Estimating the propped half-length is performed by filling the M-DFN with proppant from the wellbore outward on a stage-by-stage basis. Proppant filling is constrained by allowing only a fraction of the proppant to populate fractures intersecting the prevalent failure plane azimuth at high angles. The fracture volume inside the respective stage M-DFN is filled with proppant until all proppant that was pumped is accounted for to obtain the proppant-filled fractures of the total M-DFN, as seen in Figure 3. Estimated propped half-lengths are then determined in a wellbore-centric coordinate system by breaking up the proppant-filled fracture distances into a perpendicular horizontal, a parallel horizontal and a perpendicular vertical component with respect to the corresponding stage center.

proppant-filled m-dfn for wells a and b

FIGURE 3. This image shows the proppant-filled M-DFN for wells A and B. (Source: MicroSeismic Inc.)

To calculate the total SRV, a 3-D grid is applied to the total M-DFN. The total SRV is dependent on the size of the model cells and can be adjusted based on known reservoir flow properties. It represents the total rock volume that was affected by the treatment. To discern between the part of the SRV that is assumed to be drained over the lifetime of the wellbore and the remaining part of the SRV, the grid is applied to the proppant filled M-DFN as well. The subset SRV that is calculated from the part of the M-DFN containing proppant then represents the propped SRV that is expected to contribute to production in the long term, as illustrated in Figure 4.

Completion design, vertical coverage

Comparable to the wellbore spacing analysis, an ideal stage length and spacing can be determined by measuring the longitudinal extent of the propped fracture network as well as analyzing the longitudinal fracture growth with the injected fluid volume. The numbers obtained from both techniques indicated an average overlap of 26% between stages, toward the previously treated stage as well as toward the next stage. Further analysis of the microseismic data, however, showed that most overlap occurs close to the wellbore. Therefore, stage spacing and overall length may be decreased for increased connectivity and complexity of the fracture network and more uniform drainage along the lateral.

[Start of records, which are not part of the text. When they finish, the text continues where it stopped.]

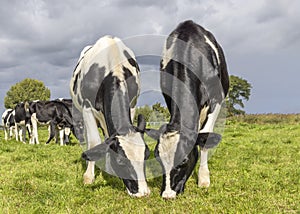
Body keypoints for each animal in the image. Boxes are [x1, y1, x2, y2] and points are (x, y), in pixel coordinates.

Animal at [69, 35, 150, 197]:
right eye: (120, 161)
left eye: (146, 155)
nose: (143, 192)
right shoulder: (87, 107)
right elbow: (94, 142)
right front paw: (88, 177)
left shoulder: (132, 104)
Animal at [145, 20, 230, 199]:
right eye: (158, 159)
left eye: (183, 161)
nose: (167, 194)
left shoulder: (217, 99)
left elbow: (205, 138)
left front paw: (204, 179)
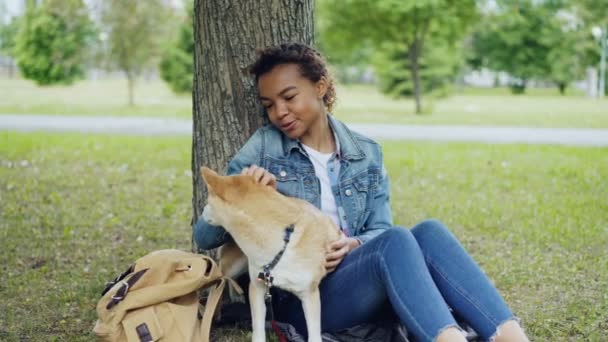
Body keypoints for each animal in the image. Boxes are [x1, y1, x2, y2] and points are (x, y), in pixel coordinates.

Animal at [201, 167, 340, 340]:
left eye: (208, 201)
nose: (202, 212)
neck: (283, 241)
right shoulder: (257, 287)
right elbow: (258, 331)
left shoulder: (310, 294)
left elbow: (314, 335)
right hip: (236, 265)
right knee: (219, 281)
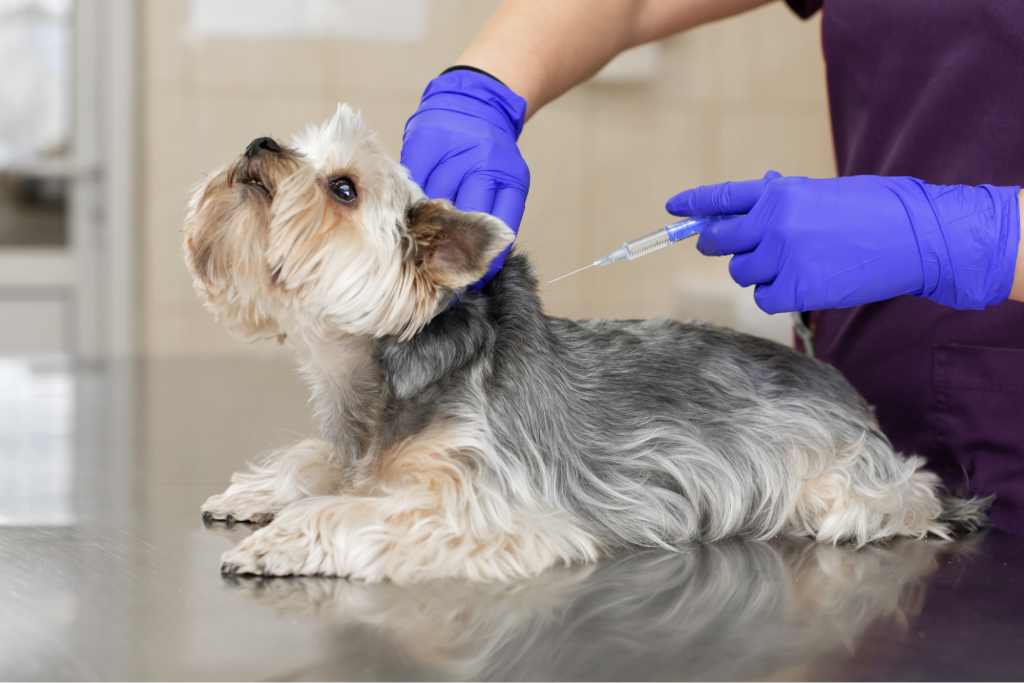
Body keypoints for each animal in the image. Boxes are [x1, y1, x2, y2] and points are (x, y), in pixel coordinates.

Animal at [186, 105, 991, 581]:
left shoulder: (484, 505)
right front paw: (259, 492)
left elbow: (356, 509)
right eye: (292, 144)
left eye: (344, 188)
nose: (258, 142)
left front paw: (284, 536)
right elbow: (319, 462)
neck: (379, 373)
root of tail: (836, 383)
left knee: (907, 493)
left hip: (841, 476)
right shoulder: (357, 448)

While the majority of the microseismic activity was contained within the lower Eagle Ford, substantial upward growth into the upper Eagle Ford was observed. Both wells showed fairly symmetrical upward and downward growth, indicating consistent treatment of the target zone as well as some treatment of the hydrocarbon-bearing sections of the Eagle Ford above the target depth.

total and propped srv

FIGURE 4. In the total SRV and propped SRV for wells A and B, total SRV can be seen on the left side, and propped SRV can be seen on the right side. The propped SRV represents the part of the microseismically active rock volume that is related to proppant-filled fractures and therefore long-term production. (Source: MicroSeismic Inc.)

Acknowledgment
The authors would like to thank Murphy Oil Corp. for generously agreeing to publish the findings of this study.